Scissors

Abgeschnitten

Die vier Monate an der Journalistenschule sind nahezu vorbei, die letzten Tage brechen an. Und etwas wehmütig schaue ich zurück. Nicht unbedingt auf Reichenbach – ein Örtchen, das scheinbar lediglich dadurch glänzt, dass es so nah an Straßburg liegt. Und es sind auch nicht zwingend die Freizeitaktivitäten, die mich in dieser Zeit so umgehauen haben. Vielmehr ist es die Tatsache, dass ich hier so viel lernen konnte. Über mich. Über meinen Schreibstil. Und darüber, dass mir Budapester doch gar nicht so gut stehen, wie ich immer dachte.

Meine Texte sind nicht mehr als journalistischer Durchschnitt.
Das durfte ich in diesen vier Monaten erfahren. Und die frühere Johanna hätte an dieser Stelle auf den Tisch gehauen. Sie hätte vier bis fünf aufeinanderfolgende, zusammenhangslose Argumente geliefert, warum das so gar nicht stimmen kann. Sie hätte dann – ganz hitzköpfig – ihre Freunde durchtelefoniert und gefragt, ob sie etwa nicht schreiben könne und wie die das denn sehen. Und dann hätte sie gegrübelt, ob sie doch hätte Mathe studieren sollen. Oder Informatik. Oder sonst etwas absurdes in dieser Art. Sie hätte dann ihre Texte hervorgekramt und wäre diese – Satz für Satz und Wort für Wort – durchgegangen, auf der Suche nach Fehlern, nach Formulierungs-Pannen, nach diesen vielen, vielen, vielen, vielen, vielen Wortwiederholungen oder nach unwürdigem Satzbau. Sie hätte die Texte dann nochmal an ihre Freundin Corinna geschickt, weil die wirklich jeden kleinen Fehler findet. Und dann hätte sie ein paar neue Outfits über einen Onlineshop bestellt. Das hätte sie übrigens so oder so. Dafür brauch sie keinen wirklichen Anlass.

Doch die heutige Johanna erkennt den Wahrheitsgehalt in dieser Aussage: Einfach nicht mehr als Durchschnitt. Zu viel Emotion, zu viel Leidenschaft, zu viel Humor und viel zu viel von Johanna in den Texten – nie werde ich einen wirklich guten Bericht über den Obst- und Gemüsekonsum im Ortenaukreis schreiben können. Und von mir wird bestimmt auch kein Text in einer Tageszeitung im Ressort Politik erscheinen, von dem der Leser behaupten würde:  „Wow. Trocken, fundiert und sachlich auf den Punkt gebracht.“
Für die heutige Johanna ist das okay. Für meine Kollegin auch: „Du hast Deine Schwerpunkte und Deine Stilrichtung gefunden. Und jetzt kannst Du daran weiter feilen und immer besser werden!“
Die heutige Johanna ist nicht entmutigt, sie ist motiviert.
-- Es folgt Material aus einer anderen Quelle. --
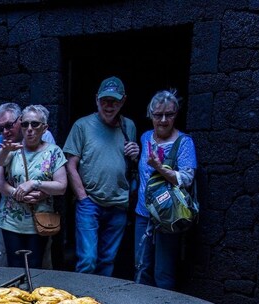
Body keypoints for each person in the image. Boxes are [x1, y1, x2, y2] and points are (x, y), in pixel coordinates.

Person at [63, 76, 140, 276]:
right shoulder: (82, 125)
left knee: (108, 261)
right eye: (105, 100)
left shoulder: (128, 126)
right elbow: (70, 165)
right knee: (88, 260)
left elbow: (132, 166)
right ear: (97, 99)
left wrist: (135, 155)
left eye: (114, 101)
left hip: (118, 203)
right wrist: (82, 197)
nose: (109, 106)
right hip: (90, 202)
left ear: (123, 101)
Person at [134, 90, 197, 290]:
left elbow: (186, 179)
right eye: (157, 115)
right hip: (143, 214)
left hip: (168, 217)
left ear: (175, 115)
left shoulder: (184, 142)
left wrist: (160, 167)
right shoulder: (145, 138)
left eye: (169, 114)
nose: (163, 120)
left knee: (163, 273)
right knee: (141, 268)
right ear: (150, 114)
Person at [0, 104, 67, 268]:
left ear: (44, 128)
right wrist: (6, 151)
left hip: (39, 221)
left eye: (35, 124)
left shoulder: (54, 152)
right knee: (14, 267)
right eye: (25, 124)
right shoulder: (14, 149)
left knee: (35, 267)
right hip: (11, 221)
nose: (29, 129)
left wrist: (35, 184)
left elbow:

Und bestellt sich dann online auch gleich ein paar hübsche neue Kleider, ein paar Schuhe und eine Clutch-Bag. Einfach so, denn – wie gesagt – dazu braucht sie keinen speziellen Grund.

Und so sitze ich nun hier und kläre meine Kollegen darüber auf, wie motiviert ich bin. Und wie ich mich über die Zeit in der Redaktion freue. Und wie sehr ich hoffe, mich noch weiter verbessern zu können. Und wie ich vielleicht doch irgendwann nicht mehr ganz so sehr Durchschnitt bin. Und überhaupt.

„Deine Texte mögen Durchschnitt sein, Johanna“, meint mein Kollege Max.
„Aber Deine Art zu erzählen, die ist überdurchschnittlich.
Überdurchschnittlich lang und überdurchschnittlich schnell.“
Ich lache.
Und frage mich, ob es bei mir noch einen weiteren Bereich gibt, in dem ich mehr als den Durchschnitt schaffe.
Und dann bekomme ich eine Mail.
Im Anhang: Die Rechnung des Onlineshops.
Und beim Betrachten des Betrags weiß ich dann endlich:
Ich habe es geschafft.
Denn diese Shoppingausgaben liegen ganz eindeutig über meinem sonstigen Durchschnitt.